Chris Riemenschneider

Where the girls aren't

KDWB's annual spring Star Party has no female performers. B.o.B. and Jason DeRulo are back at Star Party once again (second consecutive year for DeRulo), along with boy-band newbies Timeflies and Rixton. Ed Sheeran, the rising redheaded star known for the hits "Sing" and "The A Team," will headline the show Friday at the Myth in Maplewood. Past Star Parties have featured Ke$ha, Cher Lloyd and Kelly Clarkson, among others. I.W. guesses the only well-known woman onstage at the Myth might be KDWB's own mononym morning personality Falen, whom we now think of as Mrs. Sauce since she married KFAN sidekick Meat Sauce.

Jon Bream

Championing Jordan

Twin Cities arts leader Catherine Jordan is being honored for championing culture. Jordan, who has served such organizations as the Bush Foundation, Intermedia Arts and Circus Juventas over the past several decades, is the only local recipient of the first national Artspace Artist Awards, which will be presented Monday at the Cowles Center for Dance in Minneapolis. The event features the dance and drum duo Buckets and Tap Shoes, singer Ashley DuBose from NBC's "The Voice" and New Orleans jazz trumpeter James Andrews.

Rohan Preston

Lights, camera, music

Denizens of Palmer's, the long-lived West Bank dive bar, got all-star treatment from Minneapolis photographer Vance Gellert.

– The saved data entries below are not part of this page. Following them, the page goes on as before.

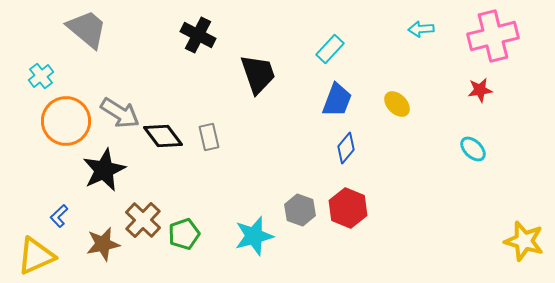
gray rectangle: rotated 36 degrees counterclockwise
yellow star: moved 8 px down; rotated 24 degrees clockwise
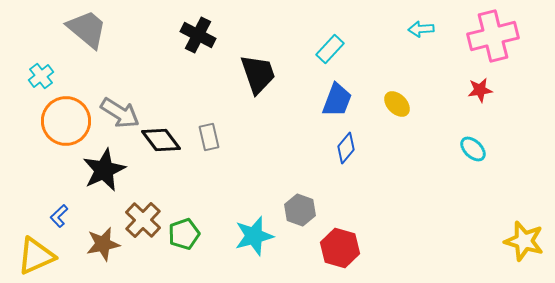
black diamond: moved 2 px left, 4 px down
red hexagon: moved 8 px left, 40 px down; rotated 6 degrees counterclockwise
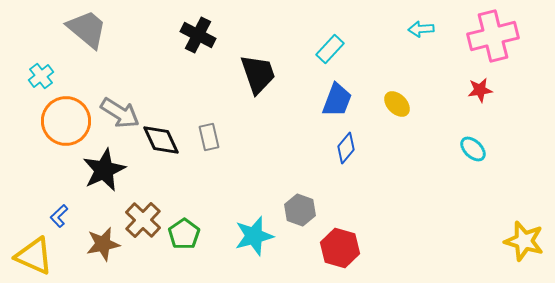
black diamond: rotated 12 degrees clockwise
green pentagon: rotated 16 degrees counterclockwise
yellow triangle: moved 2 px left; rotated 48 degrees clockwise
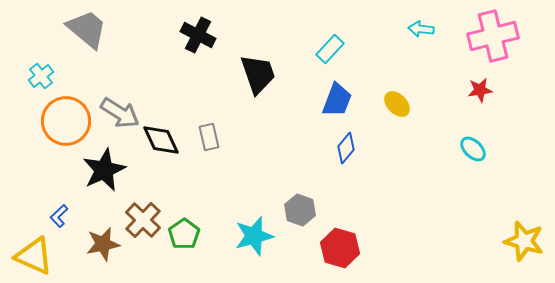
cyan arrow: rotated 10 degrees clockwise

At Palmfest, the joint's official annual party, Gellert showed up with lights, camera and white backdrop and began snapping portraits of such regulars as musicians Spider John Koerner, Willie Murphy, Charlie "C.P." Lawson and John Beach, as well as various hangers on, with a cute baby and a perky, bug-eyed dog in the mix. Fifteen of the prints are hanging at Palmers through May 31, when they'll be auctioned off for a good cause — the West Bank School of Music.